Jakarta – Bani Umayyah, dinasti yang namanya terukir dalam sejarah Islam, menorehkan jejak keemasannya dengan menjadikan Damaskus sebagai pusat pemerintahan. Dinasti ini, yang didirikan oleh Muawiyah bin Abu Sufyan, seorang pemimpin dari suku Quraisy yang dikenal kaya dan berpengaruh, menandai era baru bagi peradaban Islam.
Muawiyah, yang awalnya menentang dakwah Nabi Muhammad SAW, akhirnya memeluk Islam setelah peristiwa Fathu Makkah pada tahun 8 H. Namun, menurut Imam Subchi dalam bukunya "Pendidikan Agama Islam: Sejarah Kebudayaan Islam Muawiyah", Muawiyah telah lebih dulu memeluk Islam sebelum peristiwa Fathu Makkah.
Asal Usul Bani Umayyah
Nama "Umayyah" berasal dari tokoh Umayyah bin Abdi Syams bin Abdi Manaf, salah satu pemimpin terkemuka dalam kabilah Quraisy.
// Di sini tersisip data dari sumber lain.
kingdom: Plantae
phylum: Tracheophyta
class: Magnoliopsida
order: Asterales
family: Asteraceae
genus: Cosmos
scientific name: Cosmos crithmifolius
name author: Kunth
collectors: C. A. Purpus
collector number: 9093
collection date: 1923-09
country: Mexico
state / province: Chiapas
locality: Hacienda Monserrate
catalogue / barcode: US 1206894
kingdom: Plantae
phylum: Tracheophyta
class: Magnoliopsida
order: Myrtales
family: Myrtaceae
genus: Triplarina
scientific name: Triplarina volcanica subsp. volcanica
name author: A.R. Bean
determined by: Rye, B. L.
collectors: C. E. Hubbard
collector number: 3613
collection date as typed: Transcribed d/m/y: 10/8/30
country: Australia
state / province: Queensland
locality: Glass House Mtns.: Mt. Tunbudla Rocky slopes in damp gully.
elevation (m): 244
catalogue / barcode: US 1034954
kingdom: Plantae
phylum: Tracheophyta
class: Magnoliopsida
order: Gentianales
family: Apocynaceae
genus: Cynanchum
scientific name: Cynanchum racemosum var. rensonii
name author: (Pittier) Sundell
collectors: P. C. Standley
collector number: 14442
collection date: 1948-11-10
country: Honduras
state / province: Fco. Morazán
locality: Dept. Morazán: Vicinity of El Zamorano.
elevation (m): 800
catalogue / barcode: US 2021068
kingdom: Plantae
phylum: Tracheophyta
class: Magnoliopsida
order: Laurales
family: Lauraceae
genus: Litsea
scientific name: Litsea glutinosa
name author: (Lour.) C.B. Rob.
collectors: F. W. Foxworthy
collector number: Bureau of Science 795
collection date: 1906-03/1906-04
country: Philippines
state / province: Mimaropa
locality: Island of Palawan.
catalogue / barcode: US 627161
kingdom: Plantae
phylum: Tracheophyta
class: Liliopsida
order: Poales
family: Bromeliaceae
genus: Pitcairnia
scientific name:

Bani Umayyah merujuk pada seluruh keturunan Umayyah, termasuk anak, cucu, hingga keturunan selanjutnya.
Masa Kejayaan Bani Umayyah
Periode pemerintahan Bani Umayyah, yang dimulai setelah berakhirnya masa Khulafaur Rasyidin, menandai era keemasan peradaban Islam. Dengan pusat pemerintahan di Damaskus, Suriah, Dinasti Umayyah, dibawah kepemimpinan Mu’awiyah bin Abi Sufyan, menunjukkan kemampuan luar biasa dalam strategi politik dan militer.
Kehebatan Bani Umayyah dalam ekspansi wilayah tidak dapat dipungkiri. Mereka berhasil menaklukkan berbagai wilayah penting seperti Afrika Utara, Khurasan, Bukhara, India, perbatasan Tiongkok, dan Spanyol. Luas wilayah kekuasaan mereka menyamai wilayah yang pernah dicapai oleh Alexander Agung.
Damaskus: Pusat Peradaban Islam
Khalifah Muawiyah memindahkan ibu kota peradaban Islam dari Madinah ke Damaskus, menjadikan kota ini pusat kekuasaan dan perkembangan Islam yang pesat. Damaskus, di bawah pemerintahan Bani Umayyah, menjadi pusat intelektual dan budaya, menarik para cendekiawan, penyair, dan filosof dari berbagai penjuru dunia.
Para Pemimpin Bani Umayyah
Selama 91 tahun, Bani Umayyah dipimpin oleh 14 khalifah, masing-masing dengan peran dan kontribusinya dalam membangun peradaban Islam. Berikut adalah daftar nama pemimpin Bani Umayyah beserta masa kepemimpinan mereka:
- Muawiyah bin Abu Sufyan (40-60 H/660-680 M): Pendiri dan pemimpin pertama Bani Umayyah.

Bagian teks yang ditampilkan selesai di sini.